Moreover, DDR's characterization of its business activities is, at best, incomplete. DDR alleges that it is a single purpose entity formed for the sole purpose of purchasing and owning Nassau Park Pavilion. (Cotton Aff. ¶ 2). DDR claims it has no employees, does not maintain a physical office in Ohio, and has not transacted any business in Ohio. (Cotton Aff. ¶ 3). However, DDR admits that it hired Developers Diversified Realty Corporation, an Ohio corporation, to perform all related management activities on behalf of Nassau Park Pavilion. (Cotton Aff ¶¶ 4, 6). Thus, DDR admits that it entered into a contractual agreement with an Ohio corporation to manage DDR's property from Ohio.

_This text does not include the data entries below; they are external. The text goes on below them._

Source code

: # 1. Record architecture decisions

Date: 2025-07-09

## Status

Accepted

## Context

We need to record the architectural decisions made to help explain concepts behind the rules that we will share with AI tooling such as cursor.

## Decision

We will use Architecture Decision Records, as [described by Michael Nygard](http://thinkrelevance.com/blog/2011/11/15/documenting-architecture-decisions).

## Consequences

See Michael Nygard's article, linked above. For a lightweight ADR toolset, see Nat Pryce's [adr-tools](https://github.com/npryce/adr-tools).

The Ohio Supreme Court defined the term "transact" as follows:
"Transact" . . . means to prosecute negotiations; to carry on business; to have dealings . . . the word embraces in its meaning the carrying on or prosecution of business negotiations but it is a broader term than the word `contract' and may involve business negotiations which have been either wholly or partly brought to conclusion. . . .Kentucky Oaks Mall v. Mitchell's Formal Wear, Inc. , 53 Ohio St 3d 73, 75 (1990) (Emphasis in original.) Applying this definition, the Ohio Supreme Court in Kentucky Oaks Mall, held that defendant, a Georgia corporation that had entered into a lease with an Ohio corporation to lease property in Kentucky, transacted business in Ohio despite the fact that it had no physical presence in Ohio. Similarly, in the instant case, DDR transacted business in Ohio when it hired Developers Diversified Realty Corporation, an Ohio Corporation, to manage its property in New Jersey.
Indeed, that DDR transacts business in Ohio is further evidenced by the fact that its general partner, DDR Nassau Park II, Inc., whose address is listed as c/o Developers Diversified Realty Corporation, Beachwood, Ohio, entered into the Assignment of Claim Form on behalf of DDR.
For the foregoing reasons, the Court finds that DDR, whose principal place of business is in Ohio, does transact business in Ohio, and thus is subject to the requirements of Ohio Rev. Code § 1782.49. Accordingly, pursuant to Ohio Rev. Code § 1782.54(A), DDR does not have capacity to maintain this action.
Having found that DDR is not the real party in interest, and further that it lacks capacity, the Court declines to address any remaining arguments set forth in DDR's Motion for Summary Judgment against RadioShack, or RadioShack's Motion for Summary Judgment against DDR.